Regia: Neill Blomkamp
Origine: USA, Messico, Sud Africa
Anno: 2015
Durata: 120'





La trama (con parole mie): siamo nel prossimo futuro a Johannesburg, e mentre la violenza ed i problemi sociali impazzano, una grande corporazione si affida alle creazioni del giovane genio della robotica Deon Wilson, progettista di una serie di automi programmati per prendere il posto degli agenti di polizia umani sempre al lavoro sull'idea di realizzare un prototipo dotato di una propria coscienza.
Accantonato dunque il progetto dell'ex militare Vincent Moore, che prevedeva l'utilizzo di droidi guidati da piloti umani tramite uno speciale casco in grado di creare un legame tra uomo e macchina, i nuovi tutori dell'ordine paiono trovare la loro dimensione risolvendo gran parte dei problemi di ordine pubblico: quando, però, il progetto di automa "umano" di Deon viene bocciato e quest'ultimo decide di portarlo comunque avanti all'insaputa dei propri capi, si innesca una serie di eventi che vede coinvolti lo stesso scienziato, una gang di criminali di strada, una sentinella robot destinata alla demolizione e lo stesso Moore.

== Consegna ==
Trascrivi per intero la scheda del film riportata sopra, senza cambiare nulla. Le righe di dati non sono necessarie.

== Sezione dati ==

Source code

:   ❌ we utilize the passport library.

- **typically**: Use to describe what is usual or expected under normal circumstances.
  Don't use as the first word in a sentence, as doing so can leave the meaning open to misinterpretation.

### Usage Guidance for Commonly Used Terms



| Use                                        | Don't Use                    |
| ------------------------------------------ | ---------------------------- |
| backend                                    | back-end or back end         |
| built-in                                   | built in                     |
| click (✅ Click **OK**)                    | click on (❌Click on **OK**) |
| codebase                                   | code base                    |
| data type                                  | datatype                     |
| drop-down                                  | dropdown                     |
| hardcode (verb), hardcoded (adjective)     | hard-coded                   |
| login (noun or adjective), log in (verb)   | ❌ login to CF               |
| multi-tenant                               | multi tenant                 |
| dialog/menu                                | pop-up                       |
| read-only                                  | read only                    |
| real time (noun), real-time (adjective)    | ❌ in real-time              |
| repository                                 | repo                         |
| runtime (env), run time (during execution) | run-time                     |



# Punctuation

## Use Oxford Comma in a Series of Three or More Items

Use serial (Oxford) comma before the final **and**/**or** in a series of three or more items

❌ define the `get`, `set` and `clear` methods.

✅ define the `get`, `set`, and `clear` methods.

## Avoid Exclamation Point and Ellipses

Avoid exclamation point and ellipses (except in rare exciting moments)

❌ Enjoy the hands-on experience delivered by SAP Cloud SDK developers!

== Esercizio svolto ==
Regia: Neill Blomkamp
Origine: USA, Messico, Sud Africa
Anno: 2015
Durata: 120'





La trama (con parole mie): siamo nel prossimo futuro a Johannesburg, e mentre la violenza ed i problemi sociali impazzano, una grande corporazione si affida alle creazioni del giovane genio della robotica Deon Wilson, progettista di una serie di automi programmati per prendere il posto degli agenti di polizia umani sempre al lavoro sull'idea di realizzare un prototipo dotato di una propria coscienza.
Accantonato dunque il progetto dell'ex militare Vincent Moore, che prevedeva l'utilizzo di droidi guidati da piloti umani tramite uno speciale casco in grado di creare un legame tra uomo e macchina, i nuovi tutori dell'ordine paiono trovare la loro dimensione risolvendo gran parte dei problemi di ordine pubblico: quando, però, il progetto di automa "umano" di Deon viene bocciato e quest'ultimo decide di portarlo comunque avanti all'insaputa dei propri capi, si innesca una serie di eventi che vede coinvolti lo stesso scienziato, una gang di criminali di strada, una sentinella robot destinata alla demolizione e lo stesso Moore.